Science News describes how the MASCOT asteroid lander has found the near-Earth asteroid Ryugu oddly devoid of dust:
The asteroid, thought to have formed from the breakup of a larger body around 700 million years ago, has no atmosphere to protect it from interplanetary dust streaming through the solar system. These miniature missiles pummel exposed space rocks at high speed, breaking down their surfaces into thin layers of dust and dirt, such as those found on the moon and the asteroid Vesta.
But when MASCOT bounced across Ryugu in October 2018, the lander took high-resolution photos that show no sign of any dust-sized particles, down to a resolution of about 100 micrometers, about the thickness of a sheet of paper, researchers report in the Aug. 23 Science.
Or Ryugu could spray dust into space when sunlight heats patches of trapped ice and releases volatile gases.

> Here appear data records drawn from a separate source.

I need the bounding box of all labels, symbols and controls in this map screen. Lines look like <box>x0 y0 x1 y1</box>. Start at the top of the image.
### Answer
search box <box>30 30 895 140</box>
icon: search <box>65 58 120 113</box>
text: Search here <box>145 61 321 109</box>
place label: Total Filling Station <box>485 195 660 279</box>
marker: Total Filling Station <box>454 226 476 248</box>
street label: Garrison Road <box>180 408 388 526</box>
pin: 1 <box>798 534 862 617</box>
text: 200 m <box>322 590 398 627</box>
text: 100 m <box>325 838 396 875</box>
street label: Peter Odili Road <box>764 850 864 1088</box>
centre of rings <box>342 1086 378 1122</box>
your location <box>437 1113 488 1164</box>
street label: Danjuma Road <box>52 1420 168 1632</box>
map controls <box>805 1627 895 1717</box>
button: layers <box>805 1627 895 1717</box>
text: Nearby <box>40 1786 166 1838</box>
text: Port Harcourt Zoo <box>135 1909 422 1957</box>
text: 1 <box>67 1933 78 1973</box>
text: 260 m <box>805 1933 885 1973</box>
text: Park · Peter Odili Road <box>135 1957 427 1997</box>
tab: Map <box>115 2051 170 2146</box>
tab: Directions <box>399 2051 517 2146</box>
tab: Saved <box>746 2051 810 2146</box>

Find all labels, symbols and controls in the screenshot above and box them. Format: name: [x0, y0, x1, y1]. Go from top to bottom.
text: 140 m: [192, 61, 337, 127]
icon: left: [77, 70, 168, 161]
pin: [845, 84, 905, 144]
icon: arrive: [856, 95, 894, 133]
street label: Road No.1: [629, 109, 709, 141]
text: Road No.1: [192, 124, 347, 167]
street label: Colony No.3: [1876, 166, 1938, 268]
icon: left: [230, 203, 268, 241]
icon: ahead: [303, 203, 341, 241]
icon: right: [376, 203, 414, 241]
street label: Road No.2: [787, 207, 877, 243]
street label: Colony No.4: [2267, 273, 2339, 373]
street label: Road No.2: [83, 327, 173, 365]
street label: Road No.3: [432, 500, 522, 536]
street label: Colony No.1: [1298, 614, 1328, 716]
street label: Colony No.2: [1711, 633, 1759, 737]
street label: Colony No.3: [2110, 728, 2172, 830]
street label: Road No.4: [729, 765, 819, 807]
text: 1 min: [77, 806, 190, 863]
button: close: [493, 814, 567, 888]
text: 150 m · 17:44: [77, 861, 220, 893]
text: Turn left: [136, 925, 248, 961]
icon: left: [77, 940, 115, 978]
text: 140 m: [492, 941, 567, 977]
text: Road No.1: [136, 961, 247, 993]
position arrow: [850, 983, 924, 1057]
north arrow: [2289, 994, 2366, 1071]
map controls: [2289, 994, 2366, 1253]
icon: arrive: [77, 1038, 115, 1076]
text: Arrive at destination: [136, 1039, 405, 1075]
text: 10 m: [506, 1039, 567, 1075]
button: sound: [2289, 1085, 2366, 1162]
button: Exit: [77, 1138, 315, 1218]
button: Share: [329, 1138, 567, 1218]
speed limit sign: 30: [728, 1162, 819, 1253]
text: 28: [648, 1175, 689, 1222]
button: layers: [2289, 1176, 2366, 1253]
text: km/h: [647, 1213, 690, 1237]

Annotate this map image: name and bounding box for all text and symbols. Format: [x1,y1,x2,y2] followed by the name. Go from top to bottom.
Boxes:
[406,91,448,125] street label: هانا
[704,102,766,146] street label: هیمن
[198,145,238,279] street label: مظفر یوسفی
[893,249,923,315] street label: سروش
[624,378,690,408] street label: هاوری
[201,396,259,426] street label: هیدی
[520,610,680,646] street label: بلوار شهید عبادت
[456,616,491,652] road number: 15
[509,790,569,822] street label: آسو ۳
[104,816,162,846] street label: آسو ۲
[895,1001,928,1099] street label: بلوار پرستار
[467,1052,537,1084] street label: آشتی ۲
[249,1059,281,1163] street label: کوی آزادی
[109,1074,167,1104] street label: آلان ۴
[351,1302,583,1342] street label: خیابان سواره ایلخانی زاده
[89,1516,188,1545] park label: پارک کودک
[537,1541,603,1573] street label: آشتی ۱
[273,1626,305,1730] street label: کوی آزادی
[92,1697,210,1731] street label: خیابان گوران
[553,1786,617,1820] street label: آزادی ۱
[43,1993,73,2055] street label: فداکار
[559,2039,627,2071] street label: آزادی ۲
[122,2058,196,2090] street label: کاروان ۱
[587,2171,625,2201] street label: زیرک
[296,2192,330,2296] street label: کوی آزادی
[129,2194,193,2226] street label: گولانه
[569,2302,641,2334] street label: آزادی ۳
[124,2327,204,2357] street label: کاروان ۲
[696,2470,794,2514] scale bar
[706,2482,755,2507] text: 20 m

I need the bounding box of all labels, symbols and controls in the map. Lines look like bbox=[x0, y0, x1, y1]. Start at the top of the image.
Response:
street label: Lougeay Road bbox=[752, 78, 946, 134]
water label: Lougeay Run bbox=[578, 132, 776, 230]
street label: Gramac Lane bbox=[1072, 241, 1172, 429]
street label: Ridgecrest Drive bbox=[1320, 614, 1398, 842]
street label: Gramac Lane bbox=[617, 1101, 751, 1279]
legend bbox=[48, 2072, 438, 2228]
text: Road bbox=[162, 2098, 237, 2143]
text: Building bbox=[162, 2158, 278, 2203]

A similar asteroid, Bennu, seems to spew plumes of small rocks into space, according to NASA’s OSIRIS-REx spacecraft. But [German Aerospace Center scientist Ralf] Jaumann thinks that explanation is less likely for Ryugu. Observations from the Japanese Hayabusa2 craft, which has been orbiting Ryugu since June 2018 and brought MASCOT along, suggest that Ryugu has less water in its minerals than Bennu.
An answer to the mystery may not come until after Hayabusa2 returns to Earth with samples of Ryugu’s surface and subsurface in late 2020.